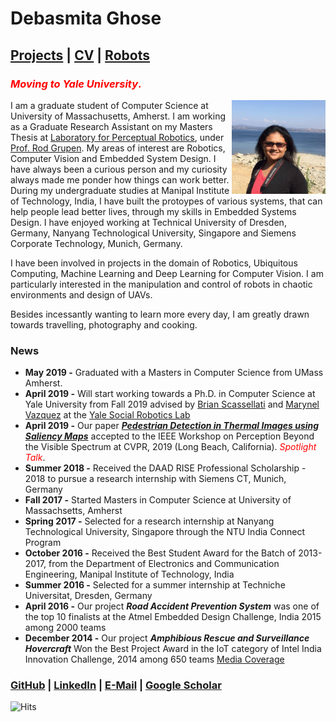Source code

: # Debasmita Ghose

## [Projects](https://debasmitaghose.github.io/Projects/) | [CV](https://debasmitaghose.github.io/CV/) | [Robots](https://debasmitaghose.github.io/Robots/)

### <span style="color:red">*Moving to Yale University*<span>.

<p>
<img src="profile.jpg" width="150" height="150" align="right"/>
</p>

I am a graduate student of Computer Science at University of Massachusetts, Amherst. I am working as a Graduate Research Assistant on my Masters Thesis at [Laboratory for Perceptual Robotics](https://www-robotics.cs.umass.edu/), under [Prof. Rod Grupen](http://www-robotics.cs.umass.edu/~grupen/home.html). My areas of interest are Robotics, Computer Vision and Embedded System Design. I have always been a curious person and my curiosity always made me ponder how things can work better. During my undergraduate studies at Manipal Institute of Technology, India, I have built the protoypes of various systems, that can help people lead better lives, through my skills in Embedded Systems Design. I have enjoyed working at Technical University of Dresden, Germany, Nanyang Technological University, Singapore and Siemens Corporate Technology, Munich, Germany. 

I have been involved in projects in the domain of Robotics,  Ubiquitous Computing,  Machine Learning and Deep Learning for Computer Vision. I am particularly interested in the manipulation and control of robots in chaotic environments and design of UAVs.

Besides incessantly wanting to learn more every day, I am greatly drawn towards travelling, photography and cooking. 

### News

- **May 2019 -** Graduated with a Masters in Computer Science from UMass Amherst. 
- **April 2019 -** Will start working towards a Ph.D. in Computer Science at Yale University from Fall 2019 advised by [Brian Scassellati](http://cs-www.cs.yale.edu/homes/scaz/) and [Marynel Vazquez](http://www.marynel.net/) at the [Yale Social Robotics Lab](https://scazlab.yale.edu/)
- **April 2019 -** Our paper [***Pedestrian Detection in Thermal Images using Saliency Maps***](https://arxiv.org/abs/1904.06859?context=cs) accepted to the IEEE Workshop on Perception Beyond the Visible Spectrum at CVPR, 2019 (Long Beach, California). <span style="color:red">*Spotlight Talk*</span>.
- **Summer 2018 -** Received the DAAD RISE Professional Scholarship - 2018 to pursue a research internship with Siemens CT, Munich, Germany
- **Fall 2017 -** Started Masters in Computer Science at University of Massachsetts, Amherst 
- **Spring 2017 -** Selected for a research internship at Nanyang Technological University, Singapore through the NTU India Connect Program 
- **October 2016 -** Received the Best Student Award for the Batch of 2013-2017, from the Department of Electronics and Communication Engineering, Manipal Institute of Technology, India
- **Summer 2016 -** Selected for a summer internship at Techniche Universitat, Dresden, Germany
- **April 2016 -** Our project ***Road Accident Prevention System*** was one of the top 10 finalists at the Atmel Embedded Design Challenge, India 2015 among 2000 teams
- **December 2014 -** Our project ***Amphibious Rescue and Surveillance Hovercraft*** Won the Best Project Award in the IoT category of Intel India Innovation Challenge, 2014 among 650 teams [Media Coverage](http://thebengalurutimes.blogspot.com/2014/12/intel-india-hosts-first-ever-intel.html)


### [GitHub](https://github.com/DebasmitaGhose/) | [LinkedIn](https://www.linkedin.com/in/debasmita-ghose-59859763/) | <a href="mailto:dghose@umass.edu" target="_top">E-Mail</a> | [Google Scholar](https://scholar.google.com/citations?user=cgF857gAAAAJ&hl=en)

![Hits](https://hitcounter.pythonanywhere.com/count/tag.svg?url=https%3A%2F%2Fdebasmitaghose.github.io%2FDebasmita-Ghose%2F)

Task statement: Extract from the listing above the lines between the line containing "I have been" and the line containing "- **April 2019 -** Our", keeping both of those lines. Output nothing else.

Result of the exercise:
I have been involved in projects in the domain of Robotics,  Ubiquitous Computing,  Machine Learning and Deep Learning for Computer Vision. I am particularly interested in the manipulation and control of robots in chaotic environments and design of UAVs.

Besides incessantly wanting to learn more every day, I am greatly drawn towards travelling, photography and cooking. 

### News

- **May 2019 -** Graduated with a Masters in Computer Science from UMass Amherst. 
- **April 2019 -** Will start working towards a Ph.D. in Computer Science at Yale University from Fall 2019 advised by [Brian Scassellati](http://cs-www.cs.yale.edu/homes/scaz/) and [Marynel Vazquez](http://www.marynel.net/) at the [Yale Social Robotics Lab](https://scazlab.yale.edu/)
- **April 2019 -** Our paper [***Pedestrian Detection in Thermal Images using Saliency Maps***](https://arxiv.org/abs/1904.06859?context=cs) accepted to the IEEE Workshop on Perception Beyond the Visible Spectrum at CVPR, 2019 (Long Beach, California). <span style="color:red">*Spotlight Talk*</span>.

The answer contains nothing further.